The Rat brought the boat alongside the bank, made her fast, helped the still awkward Mole safely ashore, and swung out the luncheon-basket. The Mole begged as a favour to be allowed to unpack it all by himself; and the Rat was very pleased to indulge him, and to sprawl at full length on the grass and rest, while his excited friend shook out the table-cloth and spread it, took out all the mysterious packets one by one and arranged their contents in due order, still gasping, 'O my! O my!' at each fresh revelation. When all was ready, the Rat said, 'Now, pitch in, old fellow!' and the Mole was indeed very glad to obey, for he had started his spring-cleaning at a very early hour that morning, as people will do, and had not paused for bite or sup; and he had been through a very great deal since that distant time which now seemed so many days ago.
- The Wind in the Willows, Kenneth Grahame

Lunch is lovely.  Lunch is small and easy dishes that you can prepare in the morning before work or throw together when you get hungry at midday: a grain salad, maybe, or a protein-packed sandwich.  It's quick and effortless though it nevertheless serves as an enjoyable pause in the day.   I like lunch, but even more I love the idea of luncheon.  It sounds incredibly pretentious as a word, but it encompasses so much; it's not just a meal, it's a slightly formal and definitely leisurely repast with the purpose of not only eating but also entertaining.

So rather than hosting a dinner party while home, I decided to have my DC friends over for a Sunday luncheon.  There's a core group of ten or so of us from my all-girls' school that I make an effort to keep in touch with (my graduating class was 77, so it's not a bad ratio).  Usually I try to have them over for a meal; as you know, cooking for people is how I show my love.

The menu evolved over the past week.  Originally I had my heart set on doing a roast lunch but since it's not really winter anymore I was convinced (ahem, Mom and Christine) that it would be too heavy for the season.  The problem is, though, that spring things aren't in stores yet.  I saw hills of rhubarb at Borough Market in London though I haven't spied any in Washington.  Peas haven't appeared yet fresh in scoopable mountains in the produce section and are still housed in the frozen aisle.  Asparagus is cropping up in foodie articles but is still wildly expensive at the store.  Because of all of this, I tried to create a menu that combined the lighter aspects of winter eating with some of the spring foods we can look forward to in the coming weeks:

- spanikopita cigars
- walnut and sundried tomato pesto
- kalamata olive tapanade (bought at Whole Foods, oops)

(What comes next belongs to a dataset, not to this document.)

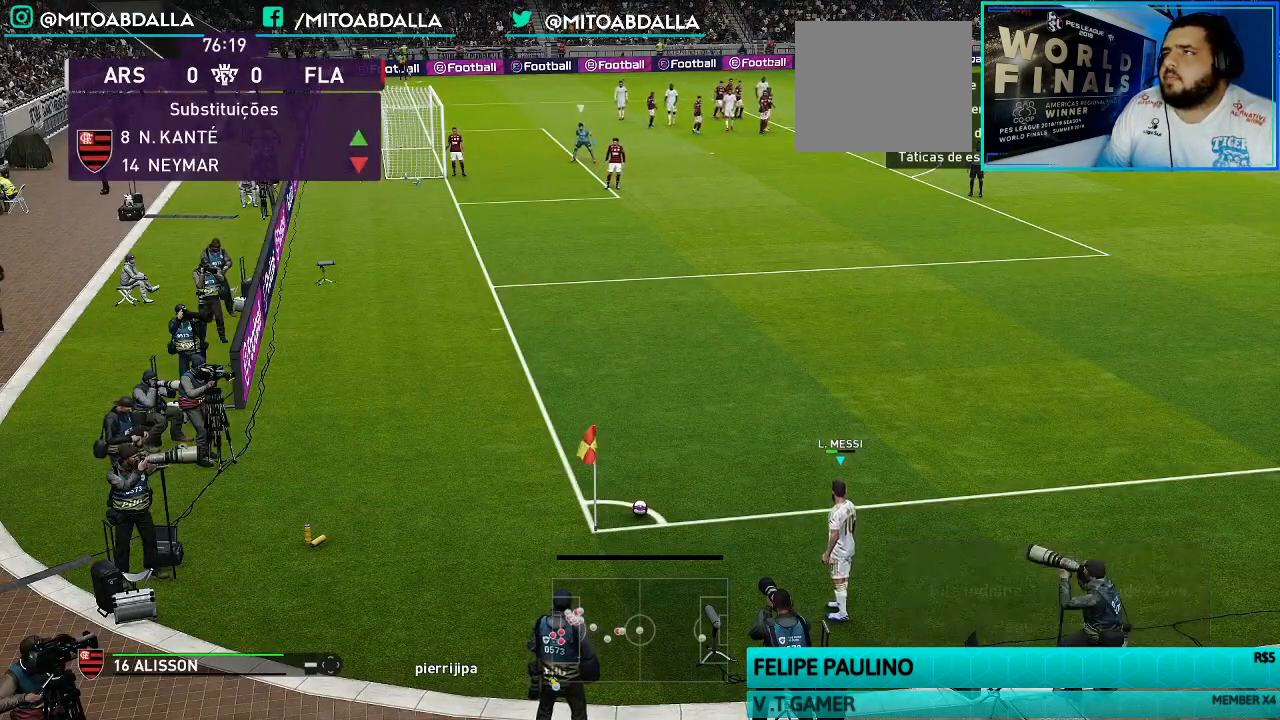
{"dt_ms": 500, "buttons": [], "left_stick": "center", "right_stick": "center", "events": [[300, "left_stick", "center"]]}
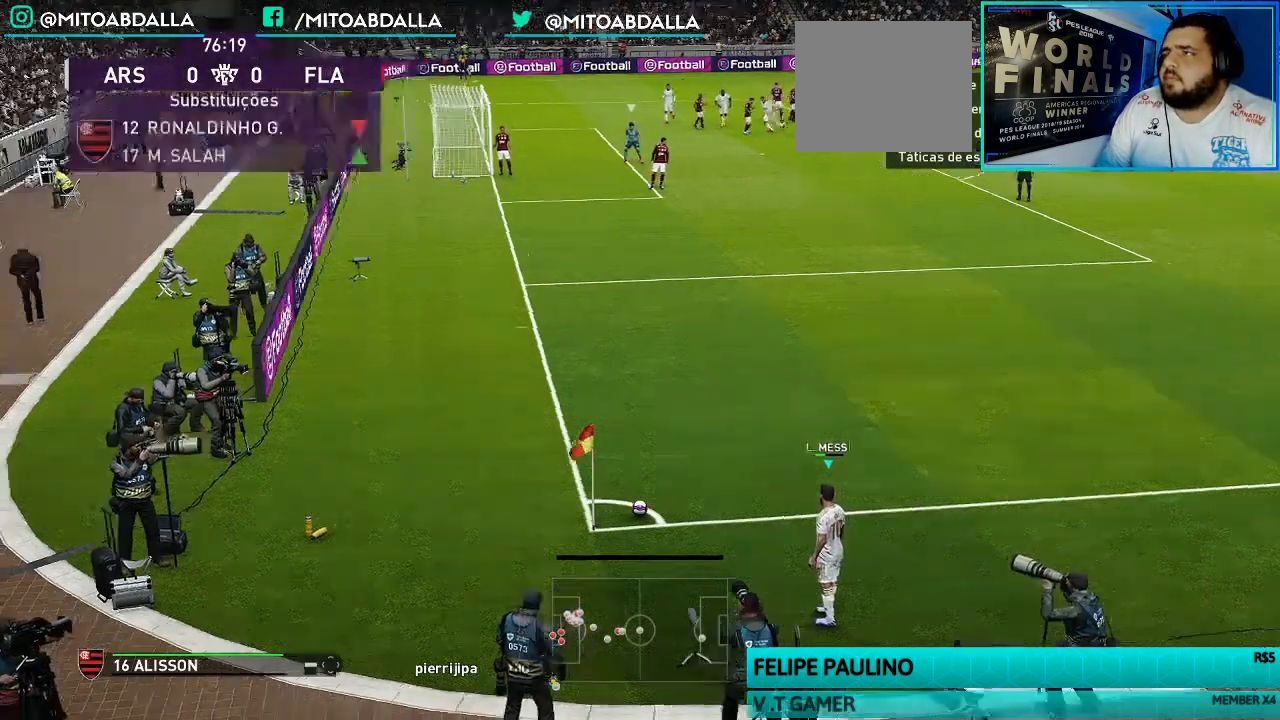
{"dt_ms": 500, "buttons": [], "left_stick": "center", "right_stick": "center", "events": [[167, "left_stick", "left"], [467, "left_stick", "center"]]}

- braised chicken in mustard and white wine
- roasted asparagus
- new potatoes with lemon zest
- caramelized shallots

- angel food cake (again, thank you to Whole Foods)
- vanilla ice cream
- chocolate whipped cream

Party Favours
- chocolate chip scones
- craisin scones

Oh, it was nom - if I do say so myself.  I'm always so spoiled by my mother's incredible kitchen and so I do tend to go a bit over the top when I cook there.  On the flip side, I suppose the next party I host will be held in my new little flat.  I'm very much looking forward to that adventure!  Hey, want to come to London soon for a real spring meal?  You're all invited!